● Work order
Your copy of the data below must be exact and must leave out all pictures.

══ Data block

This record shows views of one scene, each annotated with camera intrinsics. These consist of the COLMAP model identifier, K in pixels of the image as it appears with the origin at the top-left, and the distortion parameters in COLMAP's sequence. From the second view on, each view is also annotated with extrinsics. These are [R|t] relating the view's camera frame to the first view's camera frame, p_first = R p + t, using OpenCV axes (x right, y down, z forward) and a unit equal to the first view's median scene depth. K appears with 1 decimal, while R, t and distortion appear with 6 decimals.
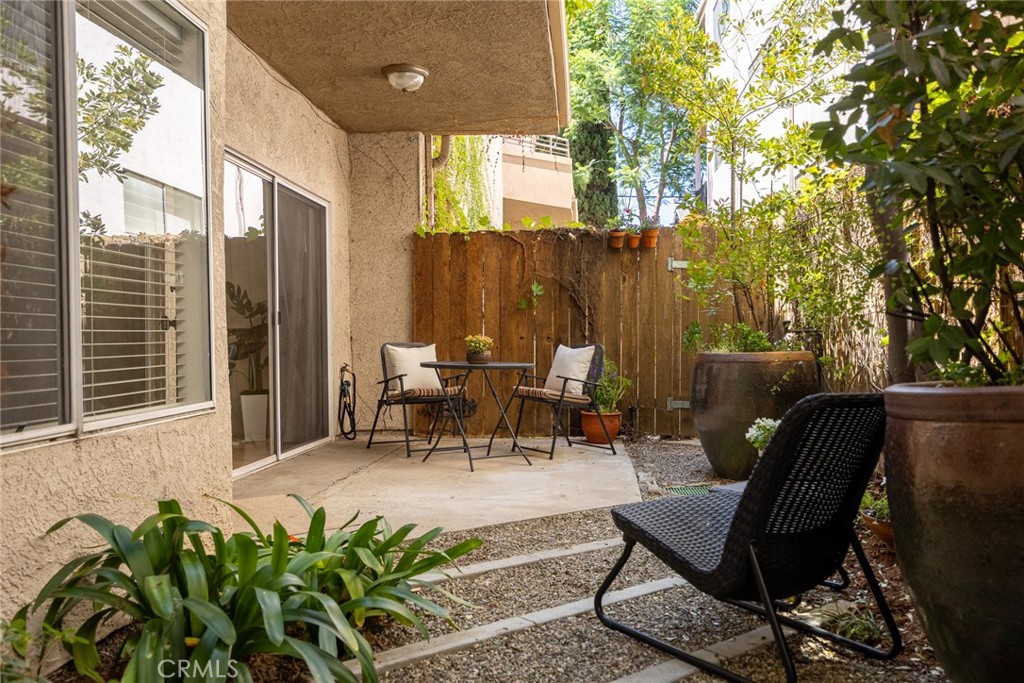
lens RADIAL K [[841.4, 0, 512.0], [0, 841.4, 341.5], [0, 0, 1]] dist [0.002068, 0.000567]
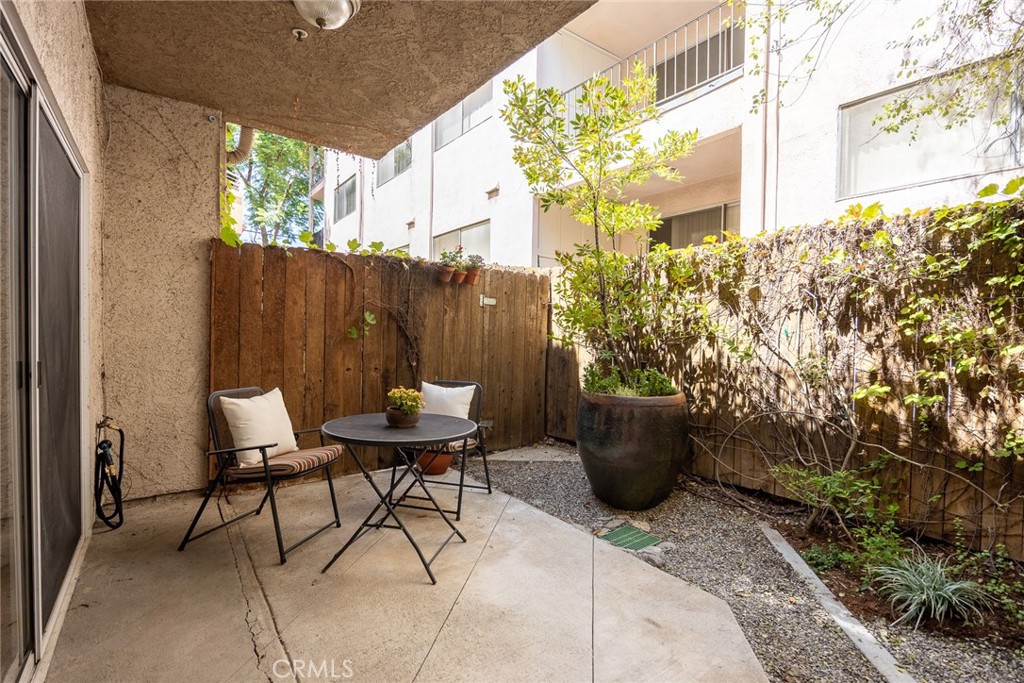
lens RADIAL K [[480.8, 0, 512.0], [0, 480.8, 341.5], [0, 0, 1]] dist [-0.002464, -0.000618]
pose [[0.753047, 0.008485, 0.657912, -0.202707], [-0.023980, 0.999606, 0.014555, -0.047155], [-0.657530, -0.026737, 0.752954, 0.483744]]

════

● Answer space
This record shows views of one scene, each annotated with camera intrinsics. These consist of the COLMAP model identifier, K in pixels of the image as it appears with the origin at the top-left, and the distortion parameters in COLMAP's sequence. From the second view on, each view is also annotated with extrinsics. These are [R|t] relating the view's camera frame to the first view's camera frame, p_first = R p + t, using OpenCV axes (x right, y down, z forward) and a unit equal to the first view's median scene depth. K appears with 1 decimal, while R, t and distortion appear with 6 decimals.
lens RADIAL K [[841.4, 0, 512.0], [0, 841.4, 341.5], [0, 0, 1]] dist [0.002068, 0.000567]
lens RADIAL K [[480.8, 0, 512.0], [0, 480.8, 341.5], [0, 0, 1]] dist [-0.002464, -0.000618]
pose [[0.753047, 0.008485, 0.657912, -0.202707], [-0.023980, 0.999606, 0.014555, -0.047155], [-0.657530, -0.026737, 0.752954, 0.483744]]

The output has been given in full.